Lehrer:Bloß nicht absaufen

Lehrer: Referendarin Katja in ihrer ersten Schulstunde.

Referendarin Katja in ihrer ersten Schulstunde.

(Foto: Weltkino Filmverleih)

"Zwischen den Stühlen" ist ein berührender und witziger Dokumentarfilm über drei Lehrer im Referendariat.

Von Paul Munzinger

Katja hat an ihrem ersten Tag einen Globus mit in die Klasse gebracht. Es soll in der Stunde um die großen Entdeckungsreisen gehen, um Kolumbus, Vasco da Gama, Magellan. Auf dem Globus will sie mit den Schülern, ihren Schülern, die Segelrouten nachverfolgen. Oder genauer, einer der Schüler soll es tun, Mitmachen statt Frontalunterricht. Es will bloß keiner. "Will denn wenigstens einer von euch nach vorne kommen?", fleht Katja irgendwann. "Deine Mutter", antwortet ihr ein Schüler. Den Globus verstaut Katja nach der Stunde auf einem Schrank im Lehrerzimmer, wo er bis zum Ende ihres Referendariats bleiben wird - als Symbol für ihre Pläne, ihre Ambitionen, ihre Motivation. Und für deren jähe Enttäuschung.

Am Donnerstag kommt der Dokumentarfilm "Zwischen den Stühlen" in die deutschen Kinos. Regisseur Jakob Schmidt hat dafür drei angehende Lehrer in Berlin durch ihre Ausbildungszeit begleitet. Katja, Referendarin an einer Gesamtschule, die mit ihrer schwierigen Klasse und dem Sisyphos-Gefühl zu kämpfen hat, täglich von Neuem beginnen zu müssen. Den Gymnasiallehrer Ralf, der selbst erst nach einem zehnjährigen Umweg das Abitur machen konnte und die Strenge, die er einst an sich selbst anlegte, nun an seine Schüler weiterreicht. Und die sensible Anna, die die Arbeiten ihrer Grundschüler in Grün korrigiert, weil ihr der Rotstift so zuwider ist wie jedes autoritäre Gebaren.

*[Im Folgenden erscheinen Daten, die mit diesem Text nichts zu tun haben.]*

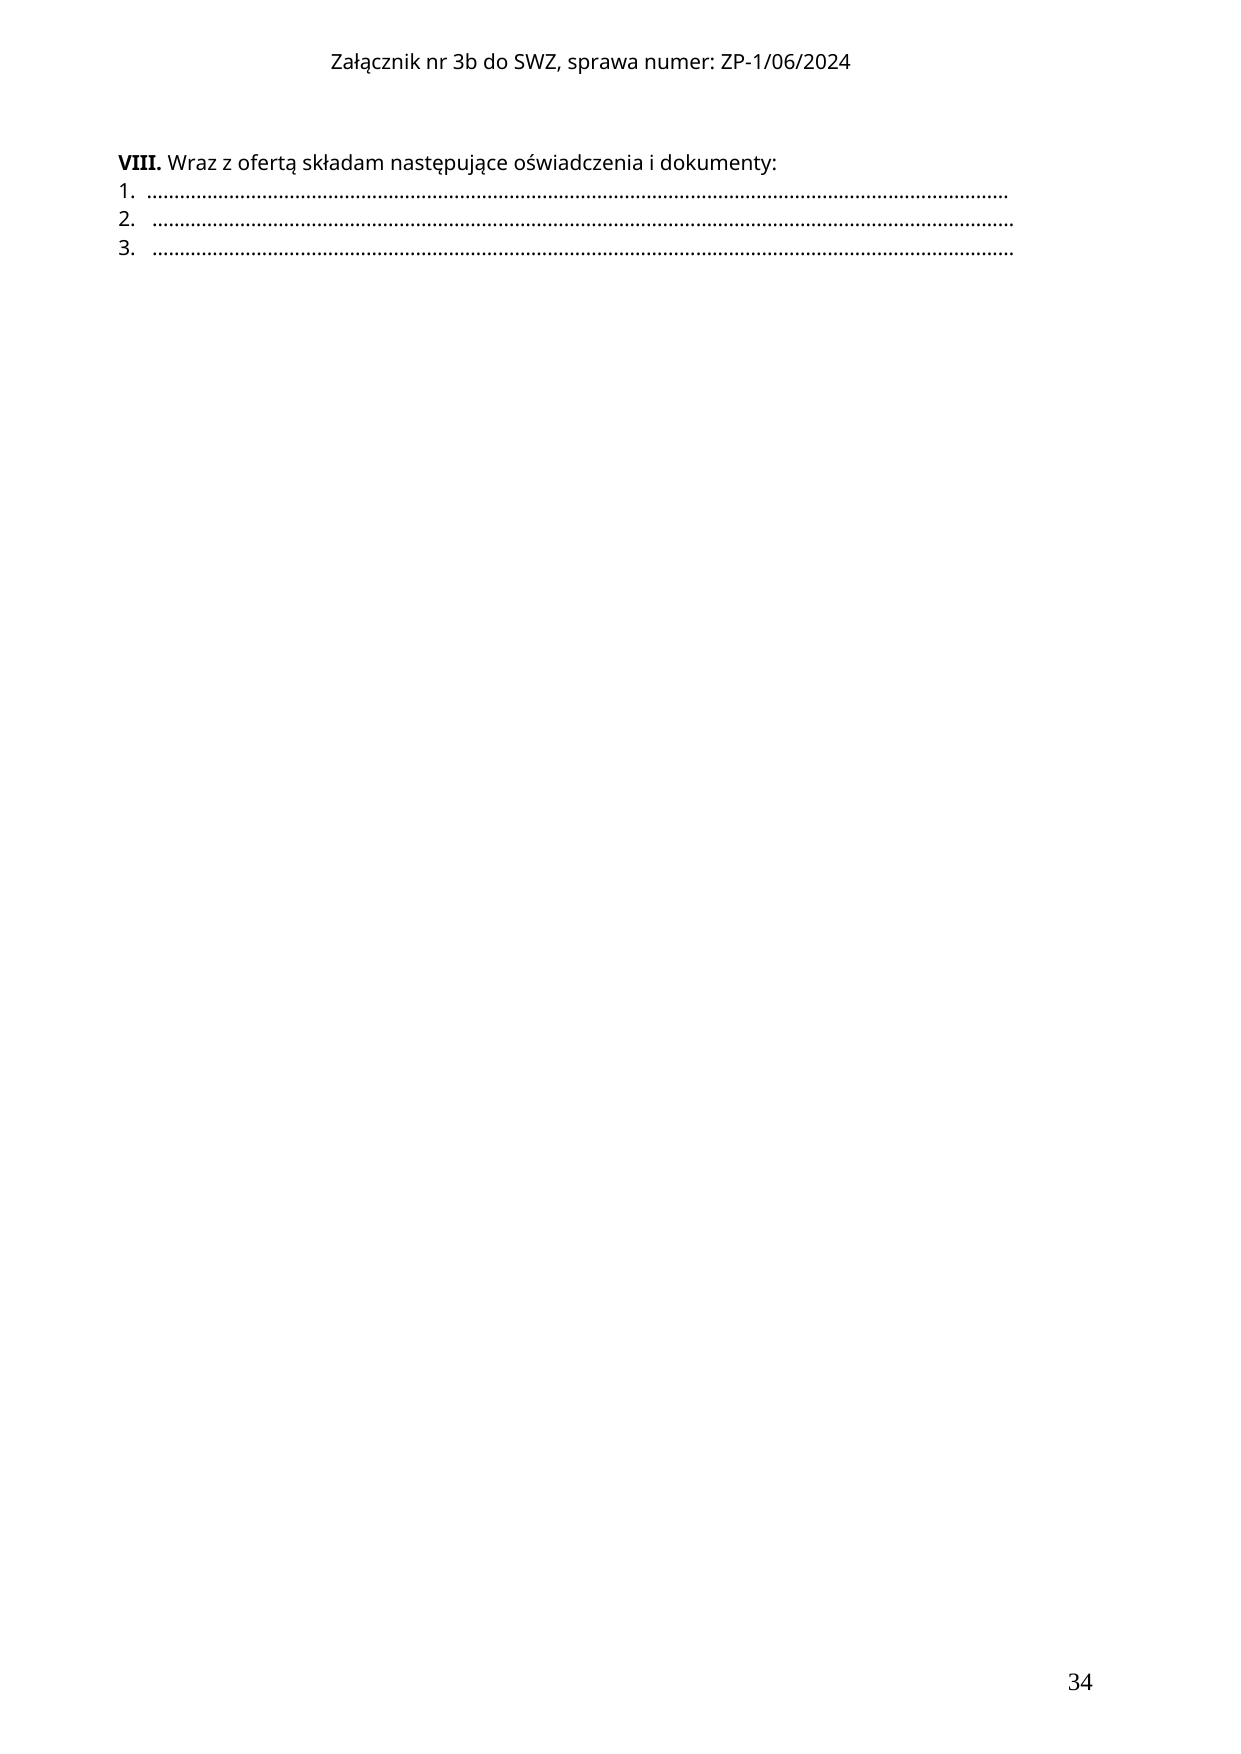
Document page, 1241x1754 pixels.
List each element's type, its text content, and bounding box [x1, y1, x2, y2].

Die an ihrer Unsicherheit verzweifelt und an einem System, das nach ihrer Ansicht "verwertbares Humankapital erzeugt".

Drei unterschiedliche Typen, die sich nach dem Lehramtsstudium alle in dem selben nervlich wie körperlich aufreibenden Zwischenstadium wiederfinden: halb Lehrer, halb wieder Schüler, bewertend und bewertet, benotend und benotet, prüfend und geprüft.

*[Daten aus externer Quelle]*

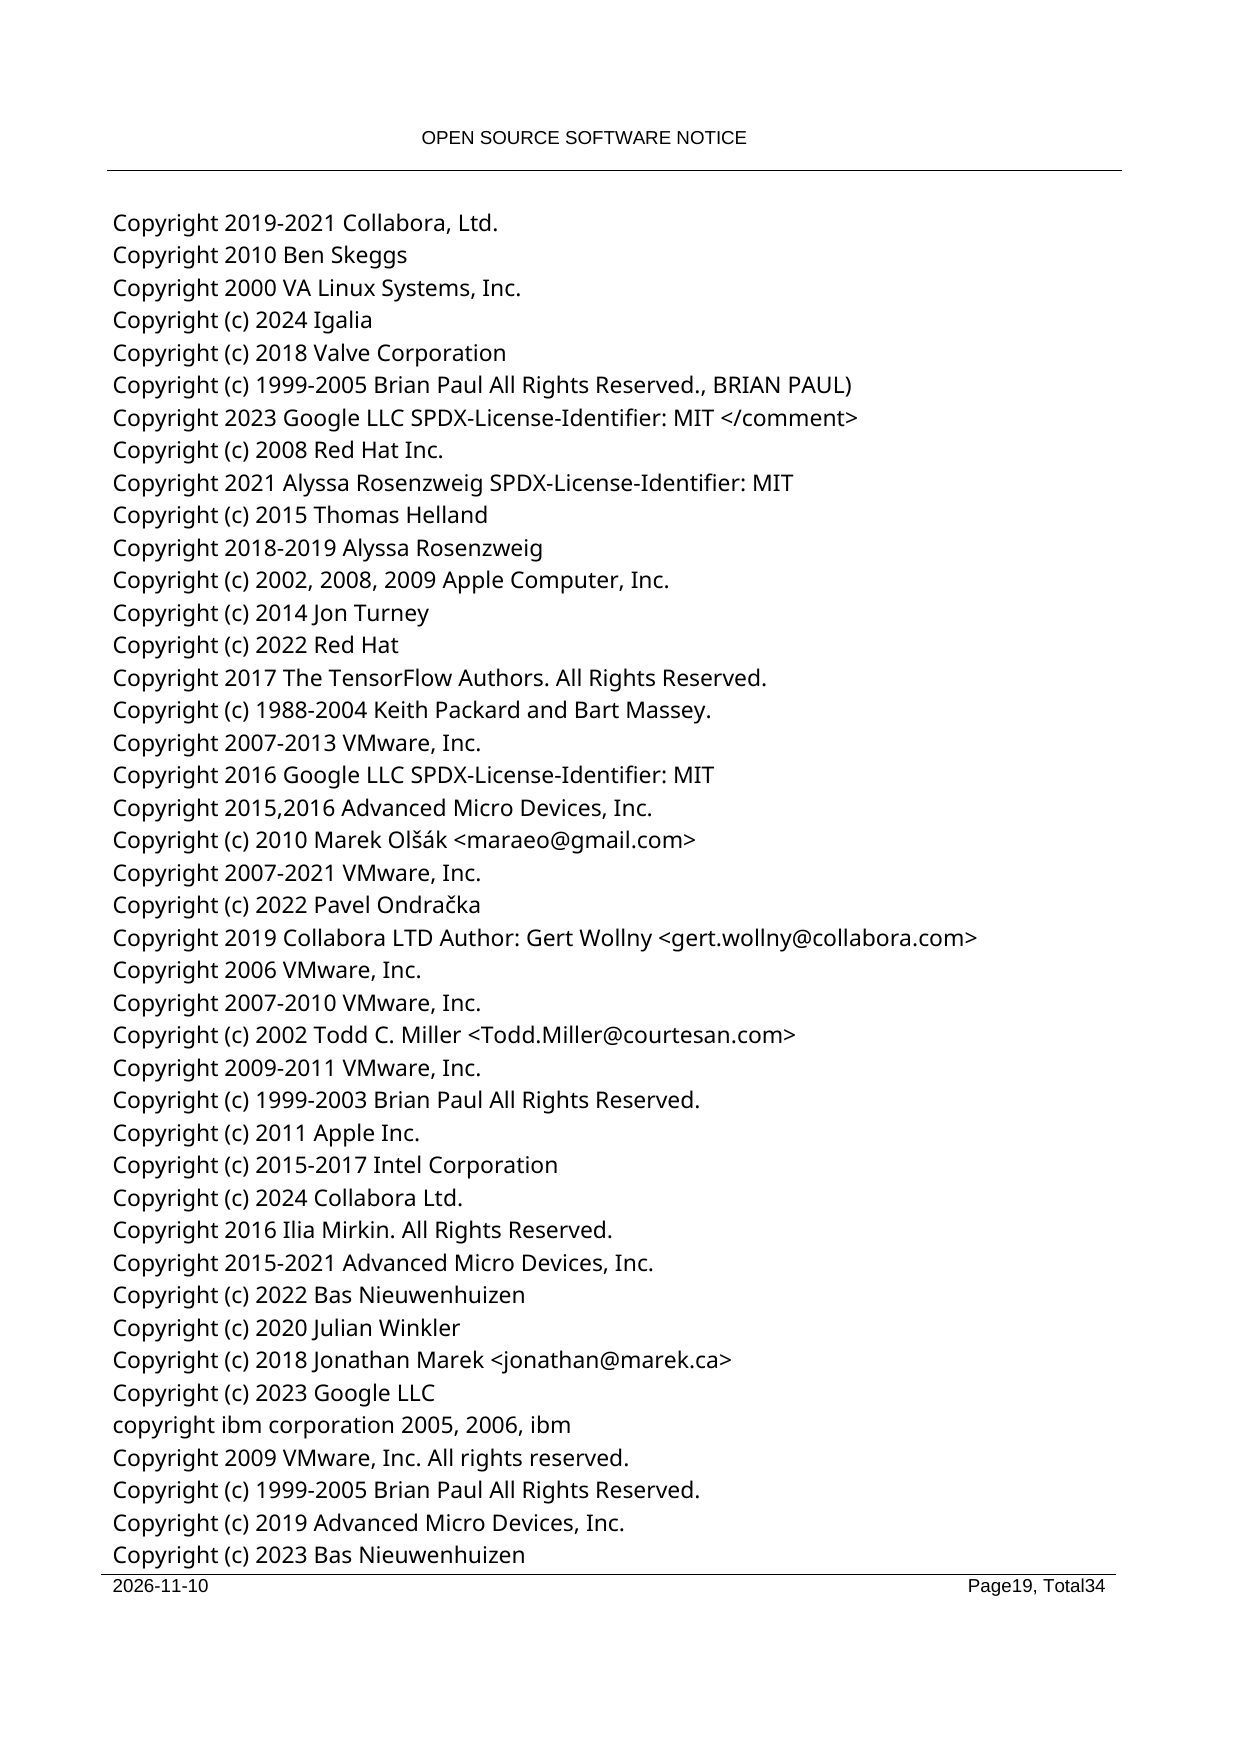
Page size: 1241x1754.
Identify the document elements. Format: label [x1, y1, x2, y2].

text [112, 206, 1128, 1571]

Dem 27-jährigen Schmidt, der mit "Zwischen den Stühlen" sein Studium an der Filmuniversität Babelsberg abschließt, ist ein berührender und bisweilen hochkomischer Einblick in den Maschinenraum des Systems Schule gelungen, über das viele Bescheid zu wissen glauben und das doch kaum ein Außenstehender wirklich kennt. Schmidt hat Katja, Anna und Ralf nicht nur in die heimische Küche begleitet, sondern auch ins Klassenzimmer, ins Lehrerzimmer, in die Seminarräume.

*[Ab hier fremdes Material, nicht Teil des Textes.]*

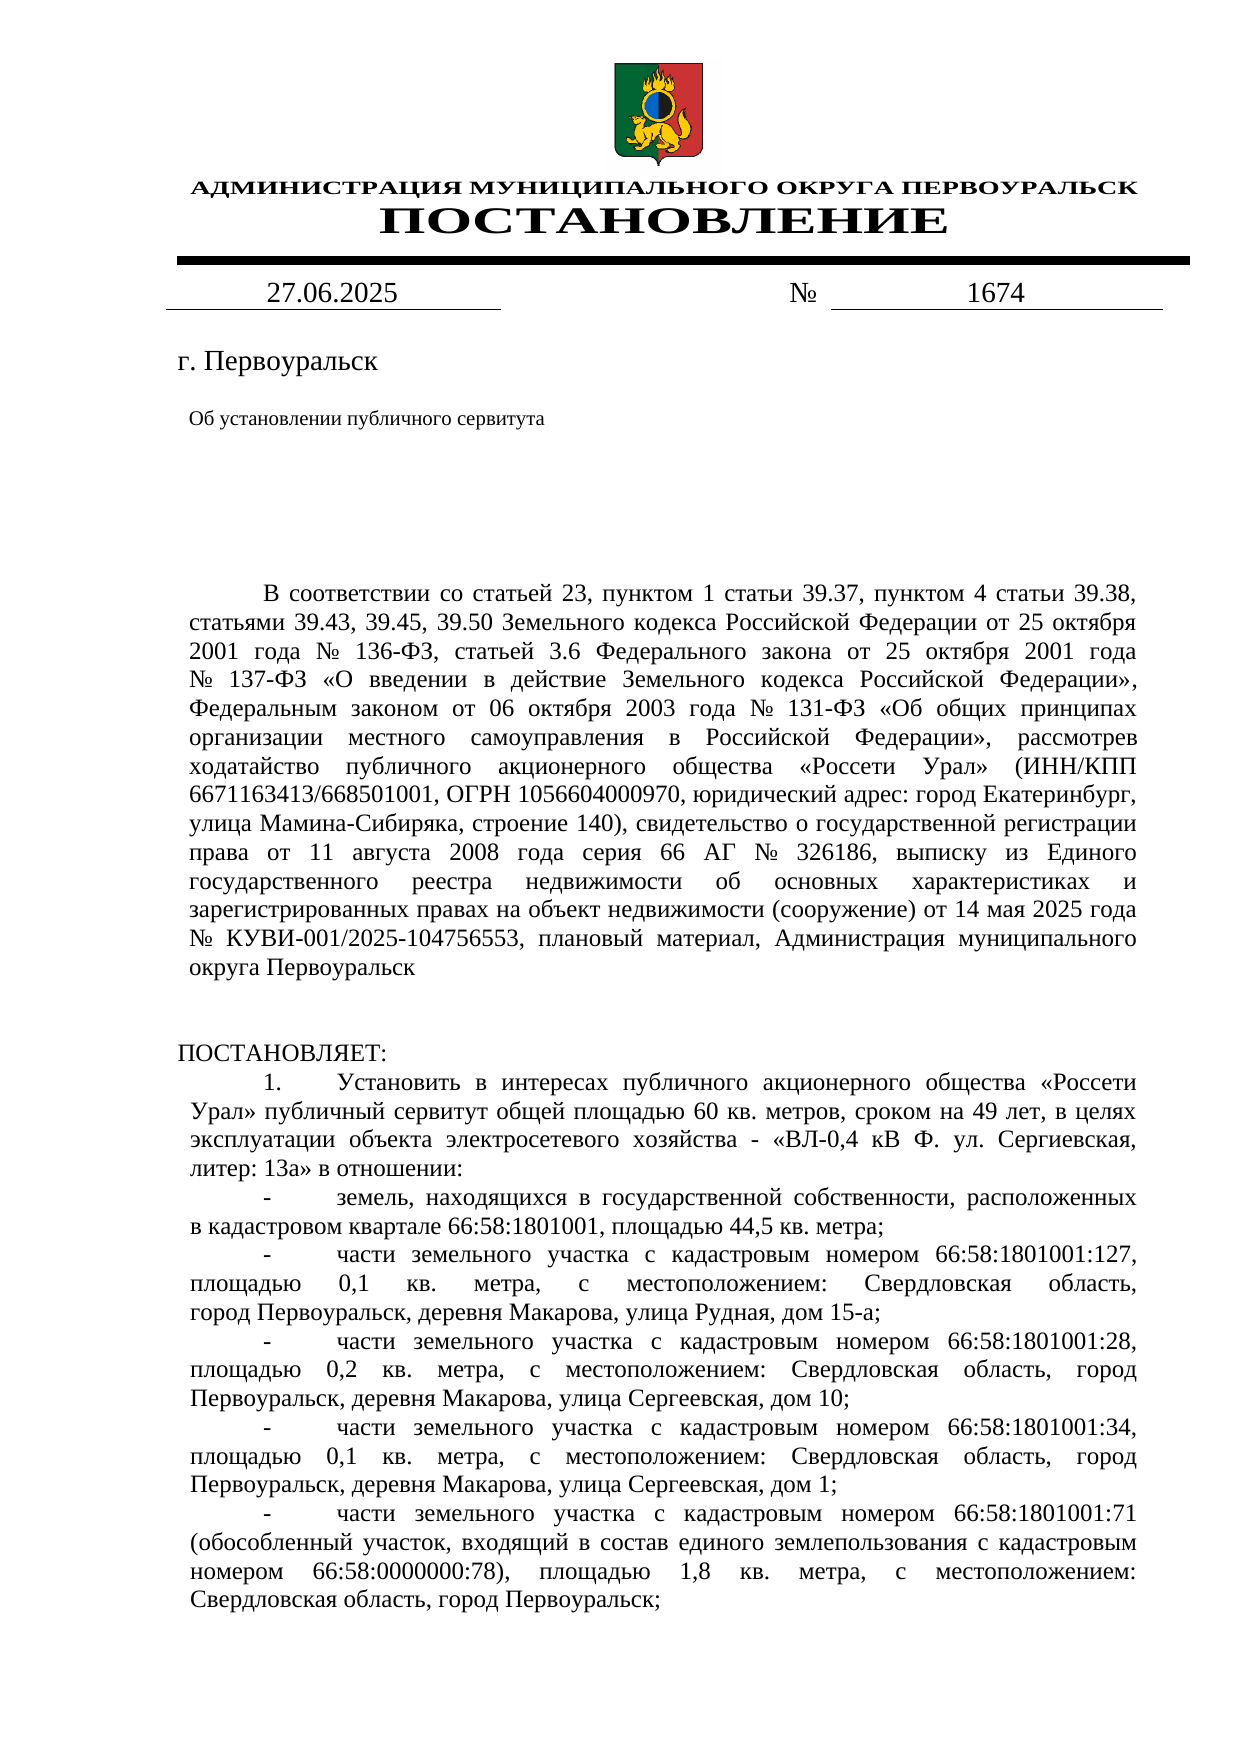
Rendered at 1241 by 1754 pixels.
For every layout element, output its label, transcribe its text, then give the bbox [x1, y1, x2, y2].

Bleiben Lehrer immer Nichtschwimmer?

Die Hälfte der Kraft, die ihn die fünfjährige Arbeit an dem Film gekostet hat, habe er in Drehgenehmigungen und die Einverständniserklärungen der Eltern investieren müssen, erzählte Schmidt auf dem Dokumentarfilmfest in München. Dank diesem Einsatz kommt der Zuschauer in den Genuss der speziellen Pädagogik der Seminarlehrer. "Stellen Sie sich vor", sagt einer von ihnen den Lehrerschülern, "Sie hätten nicht schwimmen gelernt, und jemand schmeißt Sie ins kalte Wasser. Was tun Sie? Sie strampeln. Aber nur weil Sie sich über Wasser halten können, können Sie noch lange nicht schwimmen. Sie werden irgendwann drohen abzusaufen."

"Zwischen den Stühlen" ist ein Film über Lehrer, über angehende und bereits fertige. Am Ende, darin besteht seine leise Anklage, hat der Zuschauer nicht das Gefühl, dass die Phase des Strampelns mit dem Referendariat endet. Er hat das Gefühl, dass es im Kosmos Schule für alle Beteiligten so gut wie unmöglich ist, über den Status des Nichtschwimmers hinauszukommen. Und dass es vor allem darum geht, wer das am erfolgreichsten verbergen kann.